Exp Biol Med (Maywood). 2010 Aug;235(8):981-8.
D225G mutation in hemagglutinin of pandemic influenza H1N1 (2009) virus enhances virulence in mice.
Zheng B, Chan KH, Zhang AJ, Zhou J, Chan CC, Poon VK, Zhang K, Leung VH, Jin DY, Woo PC, Chan JF, To KK, Chen H, Yuen KY.
Department of Microbiology, The University of Hong Kong, Pokfulam, China.

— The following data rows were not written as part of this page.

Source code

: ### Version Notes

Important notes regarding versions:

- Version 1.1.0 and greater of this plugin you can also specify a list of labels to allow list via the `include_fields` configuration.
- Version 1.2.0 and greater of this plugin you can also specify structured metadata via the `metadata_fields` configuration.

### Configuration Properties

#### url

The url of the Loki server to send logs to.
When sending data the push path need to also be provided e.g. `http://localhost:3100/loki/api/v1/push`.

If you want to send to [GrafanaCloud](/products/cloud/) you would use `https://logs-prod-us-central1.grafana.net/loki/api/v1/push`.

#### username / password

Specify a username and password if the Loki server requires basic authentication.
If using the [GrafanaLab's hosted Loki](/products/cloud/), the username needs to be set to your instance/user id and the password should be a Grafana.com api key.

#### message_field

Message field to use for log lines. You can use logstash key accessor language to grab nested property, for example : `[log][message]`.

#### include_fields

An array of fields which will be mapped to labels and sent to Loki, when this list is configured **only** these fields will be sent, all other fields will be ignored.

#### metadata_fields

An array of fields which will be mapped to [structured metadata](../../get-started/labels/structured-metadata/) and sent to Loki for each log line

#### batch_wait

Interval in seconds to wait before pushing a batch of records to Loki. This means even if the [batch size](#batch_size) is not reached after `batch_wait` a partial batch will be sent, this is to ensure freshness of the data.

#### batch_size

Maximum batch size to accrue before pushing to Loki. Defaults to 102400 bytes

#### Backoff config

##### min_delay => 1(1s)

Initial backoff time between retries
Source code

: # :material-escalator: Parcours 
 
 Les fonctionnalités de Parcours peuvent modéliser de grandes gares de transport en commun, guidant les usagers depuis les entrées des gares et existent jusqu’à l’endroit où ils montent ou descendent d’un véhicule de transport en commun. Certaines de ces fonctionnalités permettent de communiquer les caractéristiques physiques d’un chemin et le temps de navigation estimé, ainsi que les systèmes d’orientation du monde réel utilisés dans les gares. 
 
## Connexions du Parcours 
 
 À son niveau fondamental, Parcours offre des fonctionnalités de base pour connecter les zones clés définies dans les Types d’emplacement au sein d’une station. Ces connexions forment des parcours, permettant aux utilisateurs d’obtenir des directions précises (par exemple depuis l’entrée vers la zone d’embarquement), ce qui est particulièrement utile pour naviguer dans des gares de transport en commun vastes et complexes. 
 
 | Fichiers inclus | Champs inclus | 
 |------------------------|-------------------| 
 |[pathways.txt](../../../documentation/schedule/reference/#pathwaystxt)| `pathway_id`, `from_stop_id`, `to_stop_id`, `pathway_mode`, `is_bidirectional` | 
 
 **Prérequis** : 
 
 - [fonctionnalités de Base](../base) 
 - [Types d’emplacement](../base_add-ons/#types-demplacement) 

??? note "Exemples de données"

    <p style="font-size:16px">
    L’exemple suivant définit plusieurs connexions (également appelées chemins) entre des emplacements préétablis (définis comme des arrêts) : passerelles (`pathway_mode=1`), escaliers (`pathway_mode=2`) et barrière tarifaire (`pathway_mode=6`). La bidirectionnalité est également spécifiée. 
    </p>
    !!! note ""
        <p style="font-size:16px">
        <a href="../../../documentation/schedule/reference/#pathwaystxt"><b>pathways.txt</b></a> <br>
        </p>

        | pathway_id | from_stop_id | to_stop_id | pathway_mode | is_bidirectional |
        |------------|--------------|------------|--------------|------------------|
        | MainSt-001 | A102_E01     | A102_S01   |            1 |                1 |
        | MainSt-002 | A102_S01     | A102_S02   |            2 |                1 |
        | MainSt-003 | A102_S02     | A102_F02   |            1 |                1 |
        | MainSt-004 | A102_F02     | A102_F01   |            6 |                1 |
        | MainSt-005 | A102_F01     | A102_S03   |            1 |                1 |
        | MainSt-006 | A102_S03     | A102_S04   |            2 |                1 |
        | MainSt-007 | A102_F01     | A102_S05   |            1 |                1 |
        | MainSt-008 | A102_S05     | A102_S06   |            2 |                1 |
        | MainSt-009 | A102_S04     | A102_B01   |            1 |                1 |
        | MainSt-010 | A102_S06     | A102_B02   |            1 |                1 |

Although the majority of infections by the pandemic influenza H1N1 (2009) virus is mild, a higher mortality occurs in young adults with no risk factors for complications. Some of these severe cases were infected by the virus with an aspartate to glycine substitution at 225 position (D225G, H3 numbering) in the hemagglutinin (HA). Previous studies with the highly virulent 1918 pandemic H1N1 virus suggested that such substitution was associated with a dual binding specificity of the virus for both alpha2,3- and alpha2,6-linked sialic acid receptors on host cells. Thus, the D225G mutant may cause more severe disease with its increased predilection for the lower respiratory tract, where the alpha2,3 sialic acid receptor is more prevalent, but this hypothesis has not been investigated. We obtained a mutant virus after four sequential passages in lungs of BALB/c mice with a wild-type pandemic influenza A H1N1 (2009) virus. One plaque purified mutant virus had a single non-synonymous D225G mutation in the HA gene. This mutant was more lethal to chick embryo and produced a viral load of about two log higher than that of the wild-type parental virus during the first 24 h. A pathogenicity test showed that the 50% lethal dose in mice (LD50) was reduced from over 2 x 10(6) plaque-forming units (PFU) with the parental virus to just 150 PFU with the mutant virus. The survival of mice challenged with the mutant virus was significantly decreased when compared with the parental virus (P < 0.0001). Significantly higher viral titers and elevated proinflammatory cytokines in lung homogenates of mice infected with the mutant virus were found, which were compatible with severe histopathological changes of pneumonitis. The only consistent mutation in the genomes of viral clones obtained from dying mice was D225G substitution.